La naissance de l'Eglise Saint-Matthieu

Le 21 novembre 1965, la première pierre de Saint Matthieu a été posée. Comment a été décidée, conçue et construite l'église Saint Matthieu ? le pasteur Ernest Mathis, premier pasteur de la paroisse, raconte.

Dans les années 50, au 2 rue du Conseil des Quinze, on était plutôt perçu comme une secte. La poignée d'hommes et de femmes qui s'y réunissait comprit vite qu'il lui fallait un lieu de culte, si l’Église en ce lieu voulait prendre son essor et s'ouvrir plus largement à son entourage. La décision du Directoire de l'ECAAL de combiner la création d'une nouvelle paroisse avec la construction d'un ensemble paroissial s'avérait concrètement comme légitime et opportune.

Quel nom donner à l'enfant ?

Soirée chargée d'émotion et d'affectivité de toutes sortes. Nous avons passé en revue les colonnes de l’Église, revu les thèmes fondamentaux de la foi. J'avais pensé personnellement au geste symbolique de l'apôtre André qui amena son frère Simon à Jésus. Mais l'assemblée déclina cette proposition et retint finalement le nom de l'évangéliste Matthieu.

- _Objectif_
Restituez mot pour mot le passage du texte sur l'église Saint-Matthieu qui va de « Le 21 novembre » jusqu'à « donner à l'enfant ? ».

- _Données de travail_
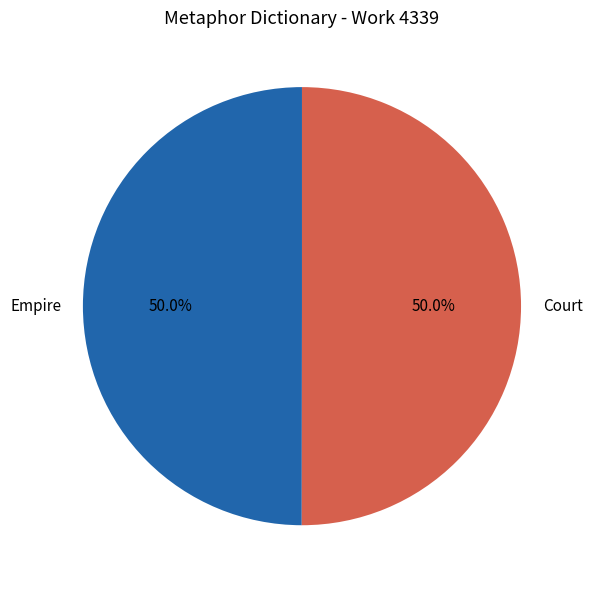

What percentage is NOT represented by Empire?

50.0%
---
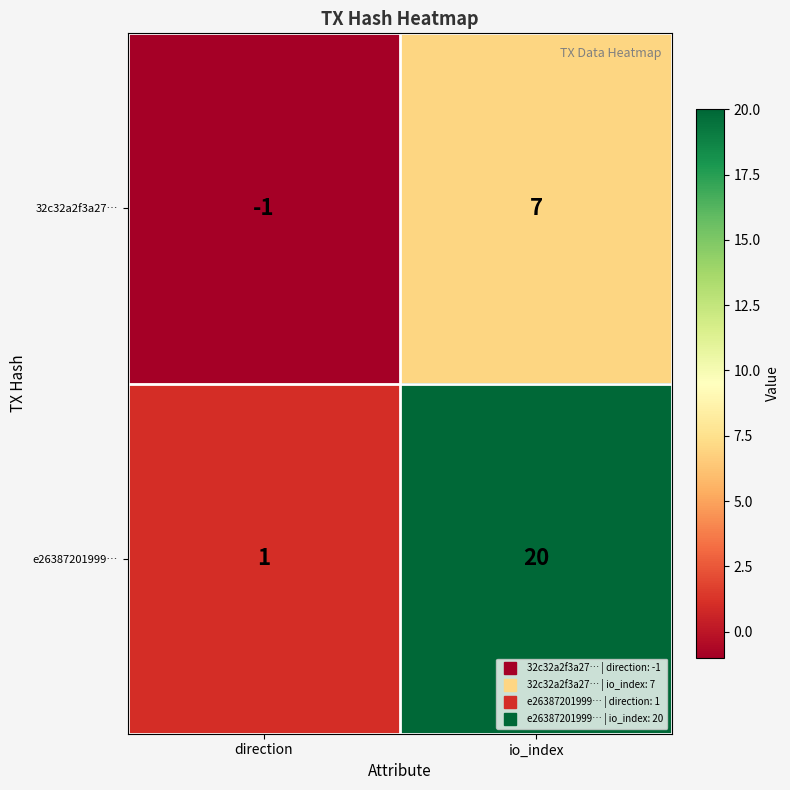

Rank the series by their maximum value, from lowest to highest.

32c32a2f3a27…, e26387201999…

- _Réponse_
Le 21 novembre 1965, la première pierre de Saint Matthieu a été posée. Comment a été décidée, conçue et construite l'église Saint Matthieu ? le pasteur Ernest Mathis, premier pasteur de la paroisse, raconte.

Dans les années 50, au 2 rue du Conseil des Quinze, on était plutôt perçu comme une secte. La poignée d'hommes et de femmes qui s'y réunissait comprit vite qu'il lui fallait un lieu de culte, si l’Église en ce lieu voulait prendre son essor et s'ouvrir plus largement à son entourage. La décision du Directoire de l'ECAAL de combiner la création d'une nouvelle paroisse avec la construction d'un ensemble paroissial s'avérait concrètement comme légitime et opportune.

Quel nom donner à l'enfant ?